Used only for patients who are having a constant “attack” of vertigo that has lasted for hours or days (not transient vertigo)

Can be more sensitive than early MRI for detecting posterior circulation stroke.

Head Impulse Test
Test of Skew (Cover test)

STANDINGSponTAneous nystagmus, Nystagmus Direction, standING

Can be used for patients whose vertigo is constant or whose vertigo is only triggered by movement (in contrast to HINTS which can only be used if the vertigo has lasted for hours – days)

The STANDING protocol also provides an approach to whereby nystagmus is absent.

Other important physical examination

A) Focused neurological examination – including gait, balance, coordination & cerebellar signs

Neurological checklist:

  • Language disorders – dysarthria, aphasia
  • Ocular motility disorders – nystagmus
  • Disorders of the bulbar cranial nerves (glossopharyngeal nerve & vagus nerve)
  • Horner syndrome
  • Visual field defects
  • Motor &/or sensory (tactile, pain & deep) deficits
  • Cerebellar signs
  • Babinski sign

B) Ear (otoscopic) examination

  • Visualize the TM for any vesicles (herpes zoster)/signs of infection/retraction pockets (cholesteatoma)
  • Vertigo triggered by pushing on the tragus or with Valsalva maneuver is seen in perilymphatic fistula.
  • Hearing assessment should be performed

C) Cardiovascular examination – pulse, BP, heart rate, rhythm, carotid bruits

D) Special test (as mentioned above):

  • Dix-Hallpike maneuver
  • Head impulse test

Signs that should prompt further assessment includes:

  • Depressed consciousness, internuclear ophthalmoplegia, cranial nerve deficits, muscle weakness, hyperesthesia, ataxia, and last but not least, cardiac signs (e.g. murmurs, irregular heartbeats, tachycardia or bradycardia)

Summarized approach

Investigations

STAT capillary glucose should be considered & must be done for all diabetics.

Consider ECG for the following patients:

a) With risk factors:

  • Age > 40 years
  • History of CAD
  • CV risks: DM, HTN, dyslipidemia
  • Smoker

b) Unstable vital signs

Imaging – CT, MRI or MRA are indicated if:

  • The examination is not consistent with a peripheral lesion.
  • Prominent risk factors for CVA are present.
  • Neurological signs & symptoms are present.

Nevertheless, there are limitations concerning neuroimaging.

– Non-contrast CT (often used in ED) has low diagnostic yield (2–10%) → a negative CT does not exclude stroke.
MRI (DWI): Is more sensitive but may still miss 10–22% of strokes within the first 48 hours, especially small posterior fossa infarcts.
– Clinical bedside tests (HINTS, STANDING) can be more reliable than early imaging in detecting central causes of acute vertigo./

Brief overview on the peripheral causes of vertigo

This provides as a concise summary of the peripheral cause of vertigo that I think would be helpful in daily clinical practice.
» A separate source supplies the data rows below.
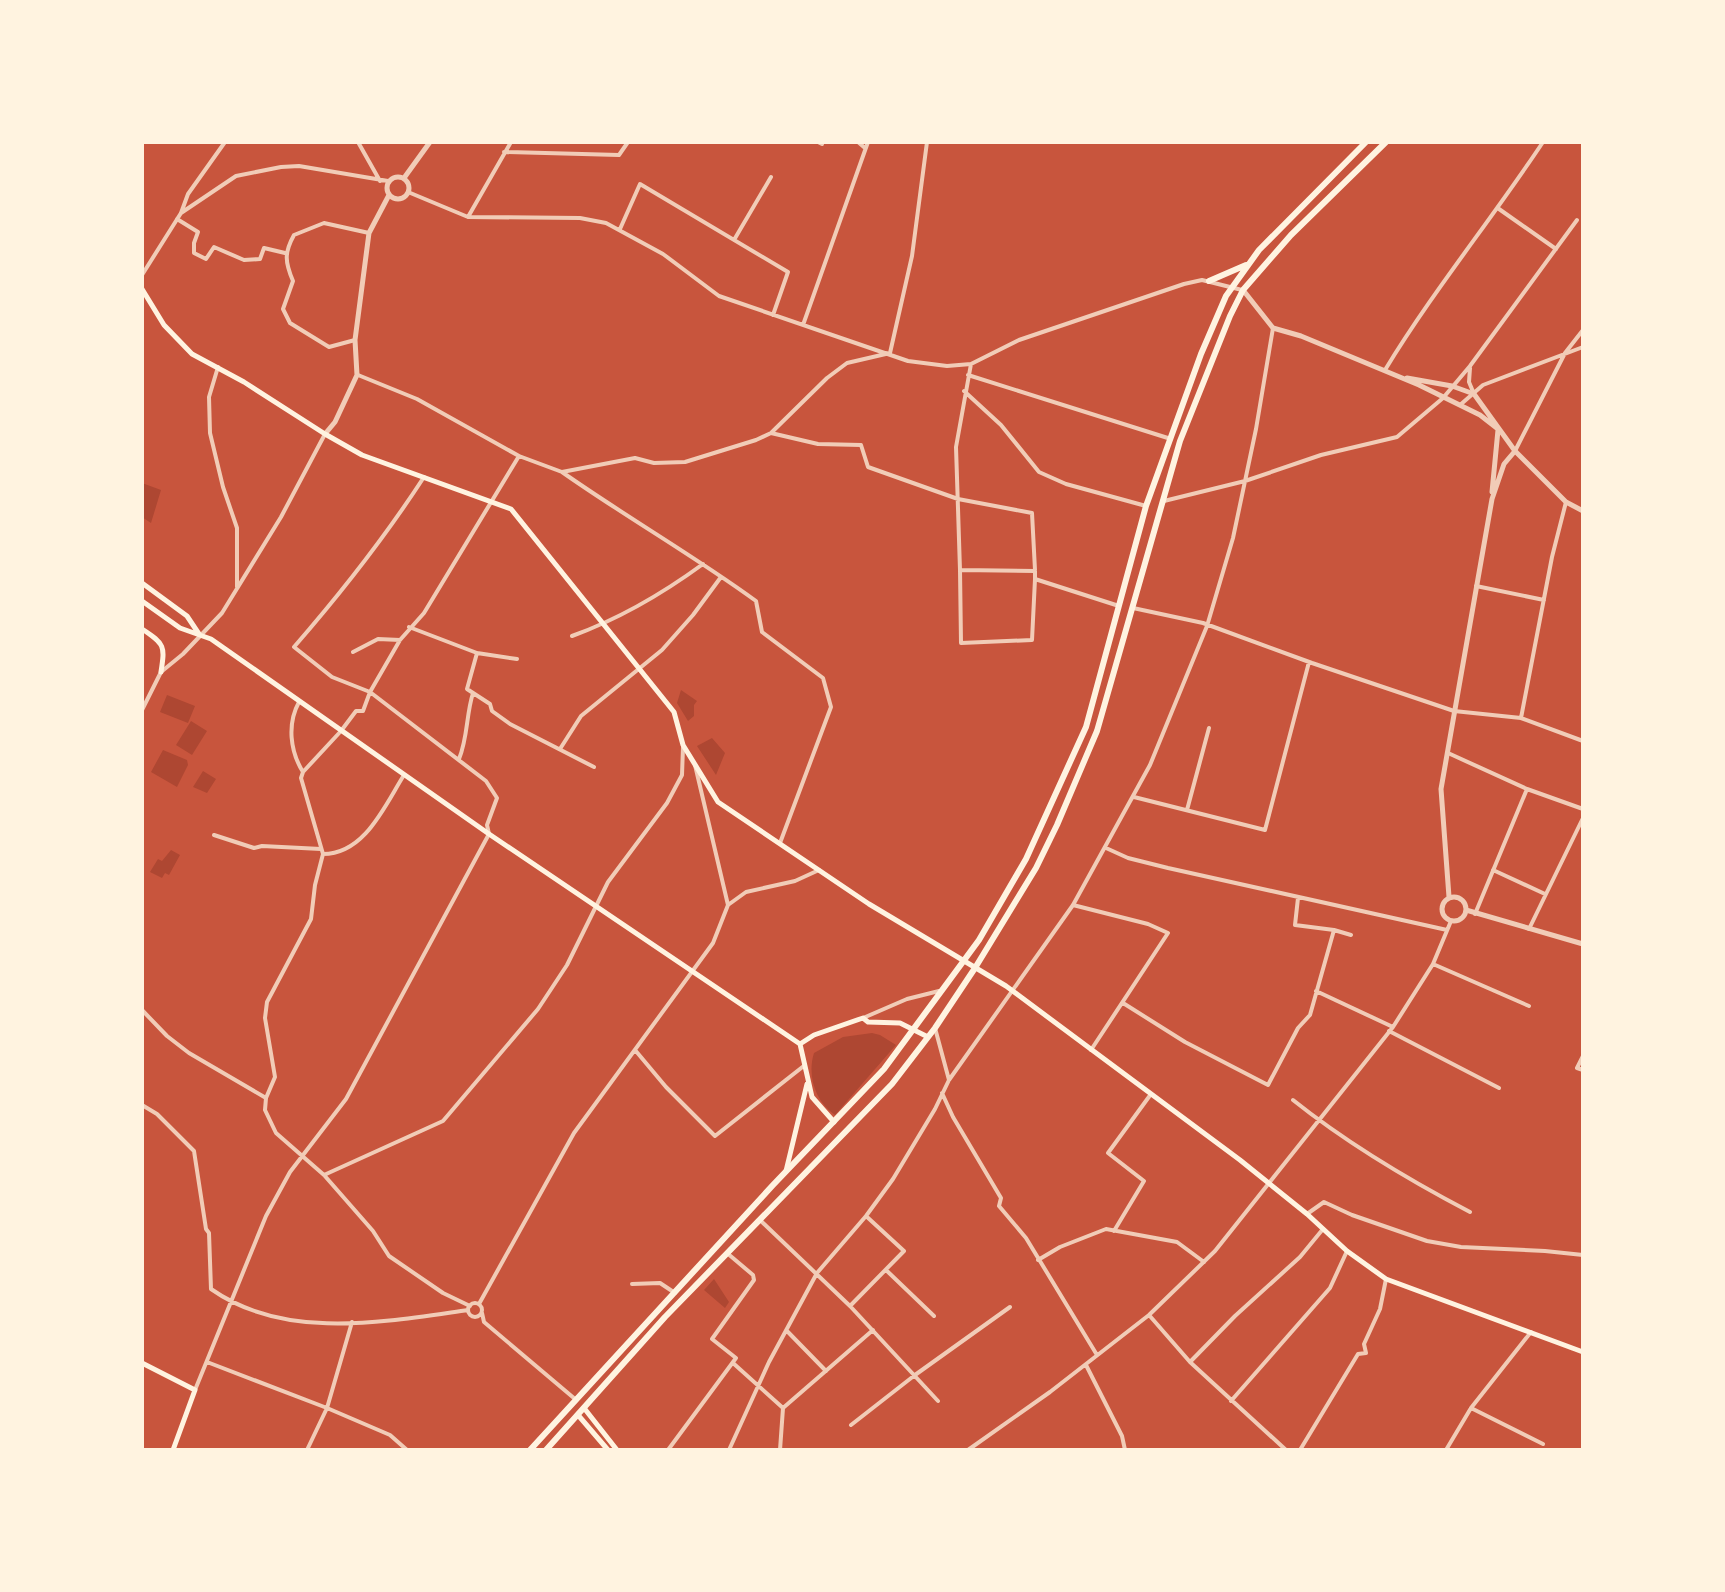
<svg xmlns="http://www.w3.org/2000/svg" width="1725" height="1592" font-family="Cabin,sans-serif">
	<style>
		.green { fill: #ae4732 }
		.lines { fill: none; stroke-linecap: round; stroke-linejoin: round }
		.minor { stroke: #f1ccb7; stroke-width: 4 }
		.tertiary { stroke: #f1ccb7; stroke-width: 5 }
		.secondary { stroke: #fff3e0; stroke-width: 5 }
		.trunk { stroke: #fff3e0; stroke-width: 6 }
	</style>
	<rect width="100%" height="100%" fill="#c8553d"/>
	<path class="green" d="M142,483L161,490L151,523L142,517Z
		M681,690L697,701L694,705V716L688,721L677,703Z
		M167,695L195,706L188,723L160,712Z
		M191,721L207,731L192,755L176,745Z
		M712,738L725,753L716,775L697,746Z
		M163,750L187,760L188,765L177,787L151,772Z
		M203,771L216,779L207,793L193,787Z
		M171,850L180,855L169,875L165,873L162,878L150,872L158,859L162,861Z
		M872,1033L880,1035L896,1045L835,1115C815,1102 807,1075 814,1053L843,1037Z
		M714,1279L729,1302L725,1308L704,1290Z"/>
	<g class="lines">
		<path class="minor" d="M358,142L380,181
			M818,142L822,144
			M858,142L865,148
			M504,152L619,155L628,142
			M408,192L468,217L580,218L606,223L663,254L719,296L908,361L947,366L971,364L1019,340L1184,284L1202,280L1242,290
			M1499,209L1556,249
			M181,213L236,176L281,167L299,166L388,181
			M468,217L511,142
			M177,219L198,232L194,243V253L206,259L214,247L244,260L260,259L264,248L285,253
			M620,229L640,184L788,272L773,315
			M734,240L771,177
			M142,275L181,213L188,194L225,142
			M803,325L868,142
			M355,340L329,347L290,323L283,309L293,281C285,262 284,253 294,235L324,223L369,233
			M971,364L956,447L960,570L1035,571V579L1119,606
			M218,367L209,397L210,433L223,487L237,528V587
			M1470,368L1469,382L1474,394
			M1385,370C1433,291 1492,219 1543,142
			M358,375L417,399L519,456L562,472L635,458L654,463L685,462L756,440L771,433L827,378L847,363L890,353L912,256L927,142
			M968,375L1171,439
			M964,391L1001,425L1039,472L1066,484L1146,506
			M1460,405L1483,385L1583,347
			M771,433L818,444L861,445L868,467L958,499L1032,513L1035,570
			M1515,451L1565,353L1583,330
			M562,472C626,517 693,555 756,601L762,632L823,678L831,707L780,843
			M1164,501L1245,481L1321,455L1397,437L1443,398L1470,366L1577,220
			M960,570L961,643L1032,640L1035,579
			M1476,586L1544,600
			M1133,608L1203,623L1312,663L1454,711L1521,718L1583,741
			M409,627L477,653L517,659
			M572,636C619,619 662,594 703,564
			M353,652L378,639L400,640
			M477,653L467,689L490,704L492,711L510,724L594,767
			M299,702C287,724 290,751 303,772
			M142,710L161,672L183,654L222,613L281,517L325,434
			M1521,718L1552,557L1566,502
			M560,749L581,716L662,650L693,615L721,577
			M1448,753L1527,789L1583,809
			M459,759C468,737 466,715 473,693
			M695,765L728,905
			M1134,797L1265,830L1309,662
			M1187,810L1209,728
			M214,835L254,848L262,846L321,849
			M1106,848L1128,858L1168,868L1447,930
			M323,854C365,854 385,805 404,775
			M1493,870L1545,894
			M1298,898L1295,925L1334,930L1351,935
			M1073,905L1148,924L1168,933L1091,1050
			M1475,914L1527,789
			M1529,929L1583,818
			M1433,964L1529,1006
			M1316,991L1393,1027
			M1123,1003L1185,1042L1268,1085L1298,1028L1310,1015L1334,930
			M142,1010L167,1036L189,1053L266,1098L265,1110L276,1133L324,1175L373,1231L389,1256L443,1293L470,1306
			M863,1018L907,999L939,991
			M935,1028L949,1080
			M1389,1031L1499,1088
			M635,1050L666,1087L715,1136L805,1065
			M1583,1056L1577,1068L1583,1070
			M942,1093L953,1117L1001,1198L999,1206L1026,1238L1097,1355
			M266,1098L275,1077L265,1018L267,1002L311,919L315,885L323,854L301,778L303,772L341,731L356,711H363L370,692L400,640L424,613L519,456
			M1293,1100C1348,1144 1407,1179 1470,1212
			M142,1105L157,1114L194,1151L206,1229L209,1233L211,1289C285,1341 384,1322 468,1310
			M324,1175L443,1121L538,1009L567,965L608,882L667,803L682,775L683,747
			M1307,1214L1324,1202L1352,1215L1427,1241L1461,1247L1545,1251L1583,1255
			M761,1221L850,1306L938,1401
			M1114,1231L1144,1181L1108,1153L1151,1094
			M1038,1260L1060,1247L1106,1229L1177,1242L1204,1262
			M886,1270L934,1316
			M632,1284L660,1283L675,1293
			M468 1310a7 7 0 1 1 14 0a7 7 0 1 1-14 0Z
			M479,1304L574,1133L713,943L728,905L746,892L795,881L819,870
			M850,1306L904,1251L866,1216
			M482,1313L484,1322L575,1399
			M1149,1315L1190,1362L1286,1450
			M787,1331L826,1371
			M207,1362L327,1408L390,1435L407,1450
			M1190,1362L1235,1316L1300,1257L1323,1229
			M733,1363L783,1408
			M1086,1365L1122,1436L1125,1450
			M195,1390L266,1216L290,1172L346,1099L489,834L487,825L497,798L486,781L370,692L332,677L294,647C341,593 385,537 424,477
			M1231,1401L1330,1288L1347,1251
			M1471,1408L1543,1444
			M851,1425L915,1375L1010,1307
			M307,1450L327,1408L352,1322
			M668,1450L736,1358L712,1339L754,1280L753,1275L727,1253
			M729,1450L769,1362L817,1273L866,1216L893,1179L935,1109L949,1080L1073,905L1150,765L1207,626L1233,538L1256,429L1273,328
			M780,1450L783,1408L873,1330
			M968,1450L1050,1392L1149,1315L1215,1251L1393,1027L1433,964L1451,921
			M1300,1450L1358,1354L1366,1353L1364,1344L1380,1309L1386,1279
			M1446,1450L1471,1408L1531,1332"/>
		<path class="tertiary" d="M387 188a11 11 0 1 1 22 0a11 11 0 1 1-22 0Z
			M404,178L430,142
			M1243,290L1273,328L1301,336L1419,385L1480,415L1498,429
			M1407,378L1452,386L1474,394L1515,451L1566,502L1583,511
			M325,434L335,422L357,375L355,340L369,233L389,195
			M1492,492L1498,430
			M1442 909a12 12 0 1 1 24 0a12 12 0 1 1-24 0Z
			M1449,897L1441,789L1492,499L1504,464L1515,451
			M1466,910L1583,944"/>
		<path class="secondary" d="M142,289L164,325L192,354L244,382L325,434L362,455L511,509L674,712L683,745L718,802L869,904L1006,986L1240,1160L1307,1214L1347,1251L1386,1279L1583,1352
			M142,583L187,616L199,634
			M142,601L180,628L211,639L489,834L800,1044L812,1097L834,1122
			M142,629C165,644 165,646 161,672
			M800,1044L814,1035L863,1018L868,1022L900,1023L928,1037
			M786,1171L807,1084
			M142,1363L195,1390L173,1450
			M584,1408L617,1450
			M578,1415L608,1450"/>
		<path class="trunk" d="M1209,281L1246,265
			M530,1450L773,1185L884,1069L979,940L1026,859L1086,727L1146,506L1201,354L1226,296L1259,250L1366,142
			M546,1450L665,1317L892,1084L935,1028L975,968L1036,868L1057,825L1097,731L1180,441L1230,316L1243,290L1291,235L1386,142"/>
	</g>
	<rect width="1725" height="1592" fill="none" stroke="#fff3e0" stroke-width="288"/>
</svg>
However, do read up more in detail if you have the time.

Quick Clinical Clues

  • Vertigo lasting seconds + positional trigger –> BPPV
  • Vertigo lasting days + no hearing loss –> Vestibular neuritis
  • Vertigo lasting days + hearing loss –> Labyrinthitis
  • Recurrent vertigo + tinnitus + hearing loss –> Ménière’s disease

Treatment is often tailored to the specific causes of vertigo

Symptomatic treatment may be started for acute vertigo, and these include:

  • Anti-emetics: prochlorperazine, metoclopramide
  • Antihistamines: promethazine, betahistine

References

  1. Vanni, S., Vannucchi, P., Pecci, R., Pepe, G., Paciaroni, M., Pavellini, A., Ronchetti, M., Pelagatti, L., Bartolucci, M., Konze, A., Castellucci, A., Manfrin, M., Fabbri, A., de Iaco, F., Casani, A. P., & Società Italiana di Medicina d’Emergenza Urgenza [SIMEU], Società Italiana di Vestibologia [VIS] (2024). Consensus paper on the management of acute isolated vertigo in the emergency department. Internal and emergency medicine19(5), 1181–1202. https://doi.org/10.1007/s11739-024-03664-x
  2. Dommaraju, S., & Perera, E. (2016). An approach to vertigo in general practice. Australian family physician45(4), 190–194.
  3. Vanni, S., Pecci, R., Casati, C., Moroni, F., Risso, M., Ottaviani, M., Nazerian, P., Grifoni, S., & Vannucchi, P. (2014). STANDING, a four-step bedside algorithm for differential diagnosis of acute vertigo in the Emergency Department. Acta otorhinolaryngologica Italica : organo ufficiale della Societa italiana di otorinolaringologia e chirurgia cervico-facciale34(6), 419–426.